VMControl system pool splash

As a maker of a diverse line of systems, supporting a number of homegrown and third-party operating systems and server virtualization hypervisors, IBM can either control all of these platforms and make some money or do the job itself.

Which is why its Systems Director VMControl V2.1 tool was created and launched in July. With the V2.2 update, which will be available on December 11, IBM is adding support for system pooling its Power Systems iron and better hooks into the Hyper-V and vSphere tools from Microsoft and VMware, respectively.

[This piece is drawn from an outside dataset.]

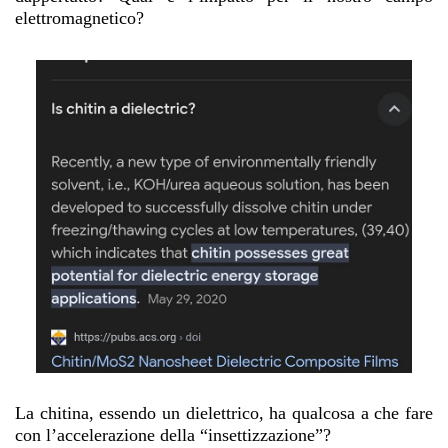
elettromagnetico?
La chitina, essendo un dielettrico, ha qualcosa a che fare
con l’accelerazione della “insettizzazione”?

VMControl V2.2 was announced this week as part of IBM's Dynamic Infrastructure quarterly marketing blitz, which cobbled together a bunch of systems management, clustering, storage, and networking announcements to distract everyone from the fact that Big Blue has no new Power Systems or mainframe servers to launch this fall and won't have any until next year, as El Reg reported last week.

Systems Director is the set of server management tools that started out on IBM's x86 blade iron after the Tivoli tools were spun out of that division many years before as free-standing and relatively platform agnostic management tools. IBM bought Tivoli Systems back in April 1996 for $743m not only to help it better manage its Intel architecture servers and to give them the Netfinity brand that Tivoli used on its tools, but to get a leg up on the systems management business in distributed systems - an area where it was weak.

Whether out of frustration or rivalry, IBM's System x server division created their own tools with the launch of the BladeCenter blades, and these tools have evolved into a freestanding set of tools that support all of IBM's platforms, in some ways and in others. These tools also compete with as well as mesh with IBM's Tivoli tools. It can be a bit confusing, but this is Big Blue. Things often don't make sense unless you take into account politics and control freakery, but the resulting tools coming out of Systems and Technology Group and the Tivoli Systems division of Software Group are useful just the same.

The main thing to consider - and El Reg nailed this when Systems Director VMControl was announced back in July - is that by offering sophisticated physical and virtual machine management and resource pooling in Systems Director, IBM's server salespeople can use this as a lever to push IBM boxes and as a bulwark against the encroachment of non-Blue machinery. That's the idea, anyway. The heterogeneity that IBM is embracing on machines that bear its own moniker is a lot broader out there in reality, and that means there will be a Tivoli resource pooling manager at some point, thereby negating any advantage the server folks think they have gained with Systems Director.

The VMControl add-ons for Systems Director come in three flavors, and the third one was announced this week, providing the control of pools of physical and virtual servers based on IBM's Power Systems iron. Systems Director already had features to allow it to discover and monitor virtual machines (called Virtualization Manager) and storage (called Storage Manager), but VMControl Express, which shipped in late July, is a free plug-in that allows Systems Director to create, modify, and delete virtual machines or hook into live migration and other high availability features inherent in server hypervisors to move running VMs from machine to machine.